Refusing refugees entry, a policy known as "pushback", is in breach of Bulgaria's national and international legal obligations that guarantee the right to ask for asylum. "Bulgaria is an EU member state and has signed the Refugee Convention," says Cheshirkov. "It has to provide refugees with an opportunity to speak to officials and explain why they are fleeing. In order to do that they need access to the territory."
Instead, further restrictions are planned. Keen to join the Schengen Zone of visa-free travel inside the EU, Bulgaria plans to extend the border fence to cover its entire 160km land frontier with Turkey, part of a "containment plan". The strategy is working: in 2013 11,500 people illegally crossed into Bulgaria. In 2014, 40,000 people tried to cross illegally, of whom 6,000 succeeded.

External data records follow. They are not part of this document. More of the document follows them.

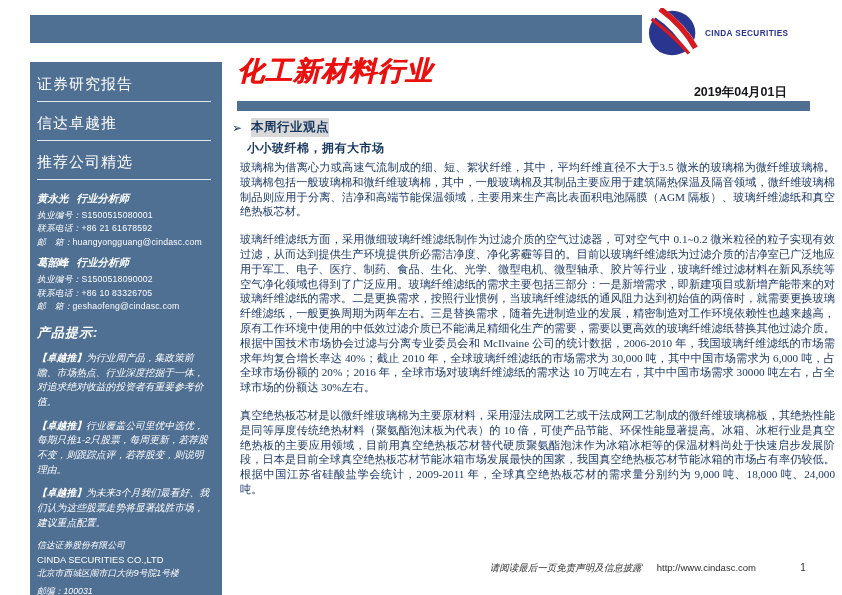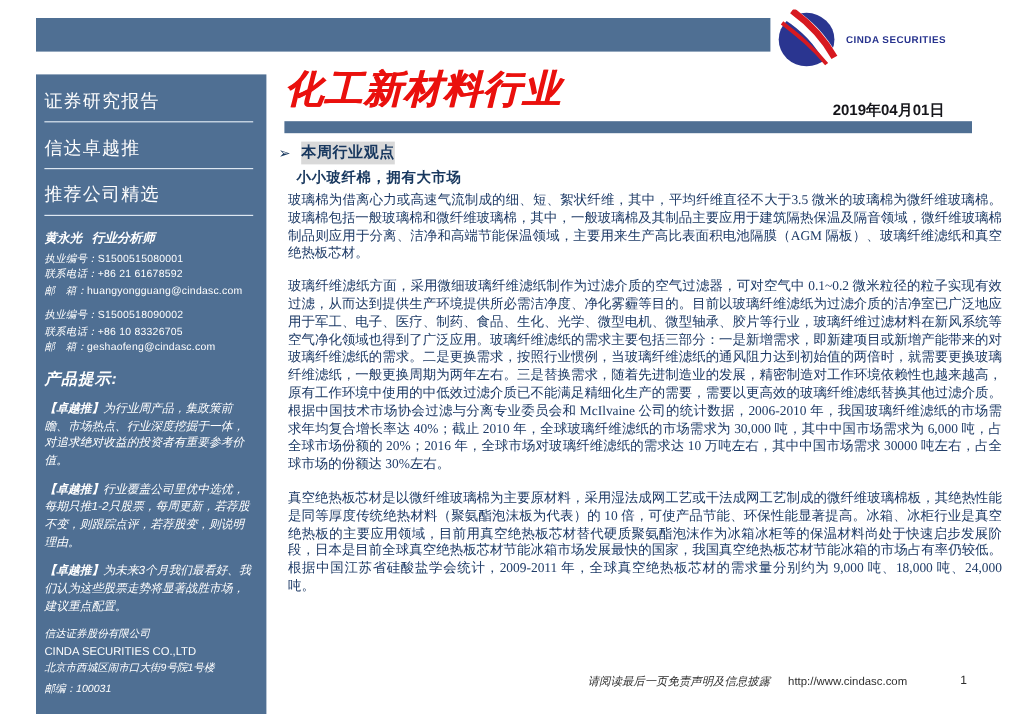--- a/index.html
+++ b/index.html
@@ -36,21 +36,21 @@
   .product-heading{font-size:13px;font-weight:bold;font-style:italic;letter-spacing:1px;margin:10px 0 0;}
   .note{font-size:9.8px;line-height:1.5;margin:9px 0 0;font-style:italic;}
   .note b{font-style:italic;}
   .company{margin-top:9px;font-size:8.8px;line-height:1.5;}
   .company-cn{font-style:italic;}
   .company-en{font-size:9.4px;font-style:normal;}
   .company-addr{font-style:italic;}
   .company-post{margin-top:5px;font-style:italic;}
   
   .report-title{
-    position:absolute;left:237px;top:53px;font-size:32px;font-weight:bold;font-style:italic;
+    position:absolute;left:237px;top:53px;font-size:27px;font-weight:bold;font-style:italic;
     color:var(--title-red);letter-spacing:1px;text-shadow:0.7px 0 0 currentColor;
   }
   .report-date{position:absolute;left:590px;top:84px;width:197px;text-align:right;font-size:12.5px;font-weight:bold;color:#15151a;}
   .title-rule{position:absolute;left:237px;top:101px;width:573px;height:10px;background:var(--slate);}
   .section-row{position:absolute;left:232px;top:118px;display:flex;align-items:center;gap:9px;}
   .bullet{color:var(--navy);font-size:12px;line-height:1;}
   .section-label{background:var(--hl);color:var(--navy);font-weight:bold;font-size:12.5px;padding:1px 0;letter-spacing:0.5px;}
   .subtitle{position:absolute;left:247px;top:140px;font-weight:bold;font-size:12px;color:var(--navy);letter-spacing:0.5px;}
   .body-col{
     position:absolute;left:240px;top:160px;width:595px;color:var(--body-navy);
@@ -96,20 +96,23 @@
       </div>
       <div class="contact-row">
         <span class="lbl">联系电话：</span><span>+86 21 61678592</span>
       </div>
       <div class="contact-row">
         <span class="lbl">邮　箱：</span><span>huangyongguang@cindasc.com</span>
       </div>
     </div>
 
     <div class="analyst-block">
+      <div class="analyst-name">
+        <span>葛韶峰</span><span class="role">行业分析师</span>
+      </div>
       <div class="contact-row">
         <span class="lbl">执业编号：</span><span>S1500518090002</span>
       </div>
       <div class="contact-row">
         <span class="lbl">联系电话：</span><span>+86 10 83326705</span>
       </div>
       <div class="contact-row">
         <span class="lbl">邮　箱：</span><span>geshaofeng@cindasc.com</span>
       </div>
     </div>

But containment exacts a human cost. Reports by Human Rights Watch in April 2014 on Bulgaria, and by Amnesty International on Greece, include detailed accounts from refugees of being hit repeatedly by border guards, having possessions stolen and being forced back to Turkey.
Abdullah, an Afghan asylum seeker, told of how he was systematically beaten by Bulgarian border guards. "They kept beating my head and my back. First one soldier and then another. I tried to escape but they beat me even more. They even beat me as they were dragging me to the car."
Bulgarian officials reject claims of brutality.
The country is under intense pressure from refugees and illegal immigrants, says foreign ministry spokeswoman Betina Joteva. The government announced a new plan in March for the integration of refugees but needs more financial support from the EU. New border control protocols are needed with Turkey and Greece. "Bulgaria is seriously committed to protecting the EU's external border and we have no intention of failing in this obligation," she says.
The European Commission has written to Bulgaria about the allegations that border guards used violence and "pushback". But new evidence gathered by Human Rights Watch in August and September 2014 indicates that the policy is still in operation.
Human Rights Watch documented three separate incidents of forced return from Bulgaria to Syria, involving at least 43 people, all Syrians, including children. The accounts mirror those of the refugees in the April 2014 reports and accuse Bulgarian border guards of sustained brutality, beatings with batons, fists and boots and forcing asylum seekers to lie face down on the ground. "The European Commission needs to investigate these violations of EU law and put its foot down," says Human Rights Watch's Lydia Gall.
Iraqi Yazidis fleeing to the EU should be treated as refugees, says Natasha Bertaud of the European Commission. "Any measure taken by Bulgaria or any other member states should be in line with applicable procedures of EU and international law." The Commission, says Bertaud, will continue to monitor the situation in Bulgaria.
But as pushback continues, monitoring, say human rights activists, is not enough.